Home Affairs visa backlog ballooning due to increase in notarial contracts

Minister of Home Affairs Aaron Motsoaledi briefs the media on the amended immigration regulations published on 28 March 2024. Picture: Oupa Mokoena / Independent Newspapers

Minister of Home Affairs Aaron Motsoaledi briefs the media on the amended immigration regulations published on 28 March 2024. Picture: Oupa Mokoena / Independent Newspapers

Published Apr 9, 2024


Home Affairs Minister Dr Aaron Motsoaledi has blamed backlogs experienced in his department due to an alarming growth in the number of notarial contracts being instituted by foreign nationals using non-existent spouses.

Motsoaledi was speaking at a media briefing in Hatfield, Pretoria, yesterday on the amended immigration regulations, over which he said there seemed to be some misunderstanding.

He said as a result of the confusion, the department would be withdrawing the gazetted amendments to clear up the misconceptions and re-gazette them as early as next week.

The minister admitted that his department was experiencing a backlog surrounding dependants, spouses and relatives’ visas being sought by foreign nationals who had been approved to come into the country after successfully obtaining employment.

He said in most cases while the approvals were easily obtained, they,= however, did not include spouses and dependants, which many were decrying as they were not willing to be separated from their families.

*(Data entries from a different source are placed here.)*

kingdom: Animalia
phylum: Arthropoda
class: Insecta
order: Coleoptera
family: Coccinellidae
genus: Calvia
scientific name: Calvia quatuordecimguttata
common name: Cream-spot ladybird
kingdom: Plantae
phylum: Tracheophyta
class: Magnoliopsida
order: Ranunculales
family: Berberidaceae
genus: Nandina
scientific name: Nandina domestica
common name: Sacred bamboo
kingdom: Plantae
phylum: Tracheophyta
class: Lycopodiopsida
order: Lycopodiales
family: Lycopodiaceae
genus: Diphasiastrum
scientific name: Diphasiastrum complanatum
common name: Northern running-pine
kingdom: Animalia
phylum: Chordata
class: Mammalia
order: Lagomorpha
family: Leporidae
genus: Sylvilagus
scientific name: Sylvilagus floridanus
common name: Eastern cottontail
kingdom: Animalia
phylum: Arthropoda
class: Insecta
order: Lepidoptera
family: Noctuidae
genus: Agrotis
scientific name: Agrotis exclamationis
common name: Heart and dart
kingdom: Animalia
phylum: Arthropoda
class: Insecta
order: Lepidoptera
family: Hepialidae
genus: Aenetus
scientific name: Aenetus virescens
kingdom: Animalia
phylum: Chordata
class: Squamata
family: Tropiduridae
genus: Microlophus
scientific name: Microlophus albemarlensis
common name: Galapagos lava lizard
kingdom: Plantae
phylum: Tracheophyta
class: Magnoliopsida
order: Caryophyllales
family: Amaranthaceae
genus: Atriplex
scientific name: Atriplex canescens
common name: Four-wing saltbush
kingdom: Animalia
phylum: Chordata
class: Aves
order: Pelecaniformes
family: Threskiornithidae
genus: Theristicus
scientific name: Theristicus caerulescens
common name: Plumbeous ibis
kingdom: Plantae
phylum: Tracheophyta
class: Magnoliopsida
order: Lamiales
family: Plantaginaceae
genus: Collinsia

Despite understanding this need, Motsoaledi said there was a situation which allowed foreign nationals to obtain a spousal visa should they marry a South African citizen, which was causing a problem for the department.

With this loophole, he said they were finding that, in many cases, spouses that did not exist were being created through notarial contracts simply to obtain visas.

“Through the notarial contracts you come with a partner, and go to the notary general to write you a contract stating that you are staying together as partners and when you bring that to Home Affairs, they regard you as a spouse.

“The number of notarial contracts is increasing day by day but when we send immigration officers to visit such families, they don’t find any spouse and yet we have a document that says we must issue a spousal visa,” Motsoaledi said.

The minister said what was even more alarming was the fact that the number of these kinds of contracts were growing in “leaps and bounds”, resulting in the backlog.

“This backlog is changing every day because the notarials are growing daily. Now we have a situation where immigration officers visit families for six months with no spouse in sight, so what are we to do? Unfortunately, it’s a problem we are going to have to change because it’s in the law.”

He stressed that his department usually did not experience backlogs on critical skills, general work and business visas “but people with critical skills may be complaining of delays referring to delays in obtaining spouses for their visas”.

“The only way to know that indeed we have delayed giving someone a critical skills visa is for companies to provide us with a name of the employed person, because once you appear in the gazette and give us a letter of employment from your employer we issue it (the visa) immediately.”

Motsoaledi said that while several complaints have been received from the Chamber of Business units and allegations by the media when requested to provide a list of names to verify, none were forthcoming.

“The reality we face is that you might be an engineer with a PhD but if no company gives you a job in South Africa, why should we allow you to come? There must be a company that needs you and then we can come in and facilitate entry into the country.

“The change we are bringing in these amendments is to do away with the requirement of having to go to the Department of Employment and Labour and replace it with a point-based system.”

The minister said they were unable to expand more on the point-based system because it still needed to be gazetted as they wanted to hear what the public would say about the scoring or points awarded.